As you may already know, site migrations can be challenging in terms of preserving URLs. Nonetheless, we have used two ways of migrating existing published content to make this process smooth and error-free:

  • specific, old URLs were handled with aliases directly in Hugo – this feature creates an HTML file with a redirect to the canonical URL of the page.
  • general redirects were handled using webserver 301 permanent redirects.

#Search Implemented with Algolia

To help our users find what they are searching for in a snap, we’ve implemented a search API from Algolia. The search is based on semi-structured data which makes this a powerful tool, capable of delivering near real-time results. We have built our own search environment by using the Community pricing plan that provides fast search, customizable relevancy engine and 10K Records with up to 100,000 operations. Oh, and did we mention that’s totally free of charge?

Search using Algolia

#Drone-powered Deployment

For bridging the gap between Github edits and deploying the static generated site on our main WordPress website, we are using the beautiful Drone Continuous Delivery tool.

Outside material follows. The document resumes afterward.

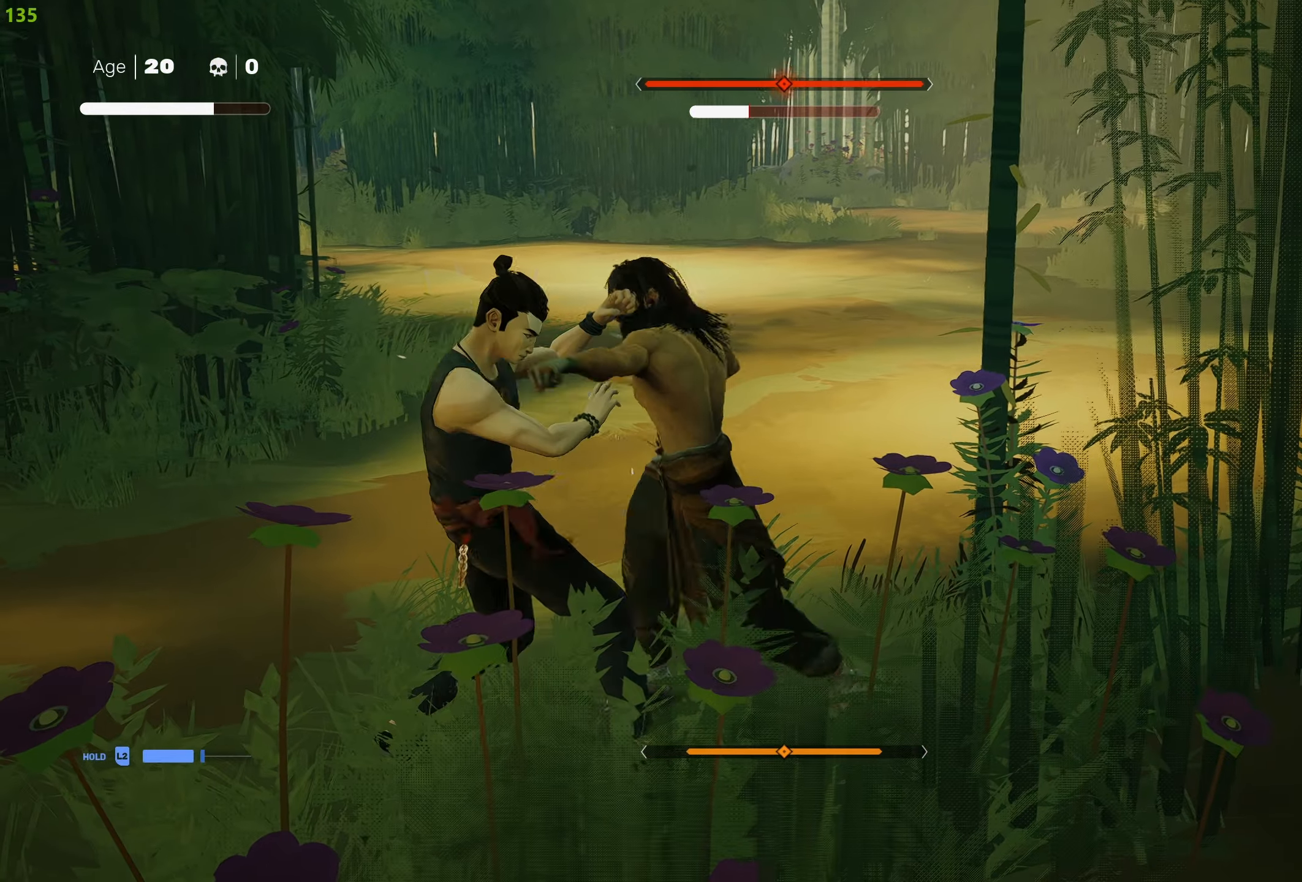
{"buttons": ["SQUARE"], "left_stick": "center", "right_stick": "center", "events": [[50, "left_stick", "down"], [166, "left_stick", "center"], [216, "left_stick", "down"], [350, "left_stick", "center"], [433, "L1", "up"], [450, "SQUARE", "down"]]}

Life without Drone is now hard to imagine; just to name a few, Drone automates everything and reduces the time to deploy, ensures builds integrity, increases the productivity of the content team.

Drone Continuous Delivery

#Tips and Tricks Instead of Final Thoughts

Although it was a big step, it was definitely forward. If you don’t know where to start from, hover over these two ideas that helped us in our experience with Hugo:

Pick a healthy starting point. Looking for inspiration is always a good idea—we took the Hugo site as a reference point and used the Polymer theme.

Focus on your goal. You cannot go to battle without knowing why you do it and what pushed you into it, right?